Damn man, spending Sat nights researching the markets and thinking about strategies while showering? You might actually surpass my dedication (or obsessiveness, depending on your POV) if you turn down sex from your GF because you are engrossed in your charts Of course, I wasn't doing that till I was 25-28 so you really are ahead of the curve in your trading geekdom. I can only bow in your presence. Seriously though, I admire your dedication. You are obviously very passionate and serious about being a successful trader.
Thanks for the encouraging words. I need them. Good luck to both of you, or good trading I should say Yes I did contact Anek. Thanks again.
The frustration is mounting! I do 40 tests and then realize something wasn't well defined enough. So now I have to go back with the definition and do them all over again. Damnit!!!!
When I first did it I used a combination of HHs or LHs and it seemed to work very well in defining the prevailing trend, but when I looked back at the HH and HLs I had marked they weren't HHs or HLs per se, they were actually significant HHs or HLs. Meaning price had retraced 3 or 4 times but each consecutive HH was higher than the previous HH. If that makes sense. They were also HH's that you could connect together using a straight line without going through any other prices. What I had drawn, without knowing it, were supply and demand lines. I think. The problem was I drew what I drew in the context of the chart, when obviously in real time I don't know what the rest of the chart is going to looks like. So now I'm going back and looking at the lines I drew and I'm trying to find a connection between them that I could actually see in real time. Its just a hurdle I guess. about the trend lines. I was trying to identify the trend by connecting 3 or 4 HH with a straight line, without going through any other prices. Then I would use that line to make a right triangle and I would measure the trendline (hypotenuse) and come up with the points per hour that it yeilded and with that hopefully find out which trends produced the most RETs, but it didnt really work out
Jon, I think this is the most challenging task in trading. Finding connections between what will happen next when certain patterns appear, studying them at length, then finally trusting your instinct in real time when you can;t see what the rest of that chart will look like. My husband asked me today to clarify my strategy of going long on a failure to make a new low, so I showed him my ICE trade.

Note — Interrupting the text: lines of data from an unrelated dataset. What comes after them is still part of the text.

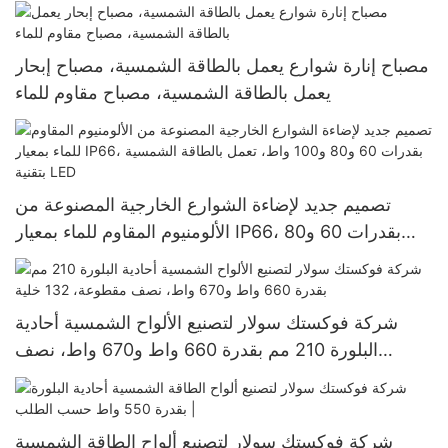
واط و400 واط
مصباح إنارة شوارع يعمل بالطاقة الشمسية، مصباح إبحار
يعمل بالطاقة الشمسية، مصباح مقاوم للماء
تصميم جديد لإضاءة الشوارع الخارجية المصنوعة من
الألومنيوم المقاوم للماء بمعيار IP66، بقدرات 60 و80
و100 واط، تعمل بالطاقة الشمسية بتقنية LED
شركة فوكستك سولار لتصنيع الألواح الشمسية أحادية
البلورة 210 مم بقدرة 660 واط و670 واط، نصف
مقطوعة، 132 خلية
شركة فوكستك سولار لتصنيع ألواح الطاقة الشمسية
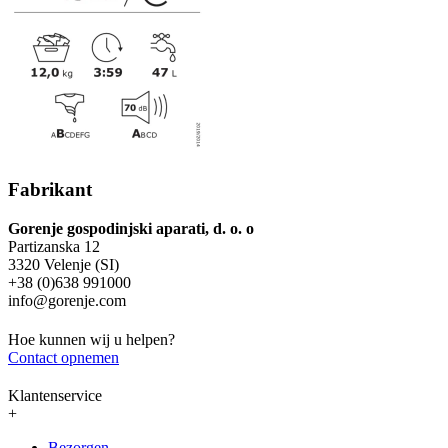
Fabrikant
Gorenje gospodinjski aparati, d. o. o
Partizanska 12
3320 Velenje (SI)
+38 (0)638 991000
info@gorenje.com
Hoe kunnen wij u helpen?
Contact opnemen
Klantenservice
+
Bezorgen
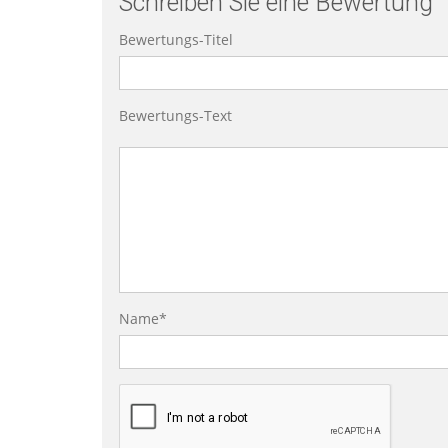
Schreiben Sie eine Bewertung
Bewertungs-Titel
Bewertungs-Text
Name*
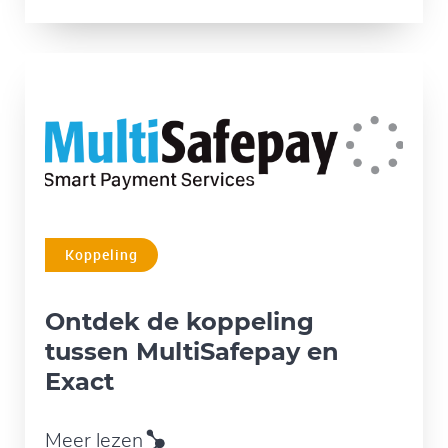
Koppeling
Ontdek de koppeling
tussen MultiSafepay en
Exact
Meer lezen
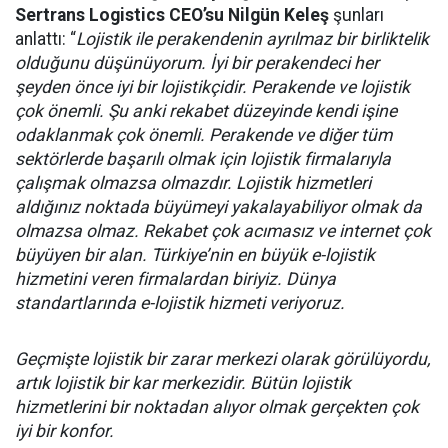
Sertrans Logistics CEO’su Nilgün Keleş
şunları
anlattı: “
Lojistik ile perakendenin ayrılmaz bir birliktelik
olduğunu düşünüyorum. İyi bir perakendeci her
şeyden önce iyi bir lojistikçidir. Perakende ve lojistik
çok önemli. Şu anki rekabet düzeyinde kendi işine
odaklanmak çok önemli. Perakende ve diğer tüm
sektörlerde başarılı olmak için lojistik firmalarıyla
çalışmak olmazsa olmazdır. Lojistik hizmetleri
aldığınız noktada büyümeyi yakalayabiliyor olmak da
olmazsa olmaz. Rekabet çok acımasız ve internet çok
büyüyen bir alan. Türkiye’nin en büyük e-lojistik
hizmetini veren firmalardan biriyiz. Dünya
standartlarında e-lojistik hizmeti veriyoruz.
Geçmişte lojistik bir zarar merkezi olarak görülüyordu,
artık lojistik bir kar merkezidir. Bütün lojistik
hizmetlerini bir noktadan alıyor olmak gerçekten çok
iyi bir konfor.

And he covered all the bars except the one where I entered the trade and said, "How do you KNOW it's not going to keep going down?" And I'm like, "You never KNOW, but you learn to trust based on experience with that particular pattern."
Right. You never know, but you hopefully tip the odds in your favor...by a lot ideally. I didn't define what I saw well enough, but Im figuring out a way to quantify the combined slopes mathematically. Hopefully it will work. Good trading.
Hey increase, Im doing neither. Paper trading did teach me a few lessons, but over all was pretty pointless after I learned a lot of initial lessons. This is because I wasn't working my way towards a solid plan. If I'm not testing and designing a plan, whats the point of trading? Defining my method is all I'm doing now, and its quite the task.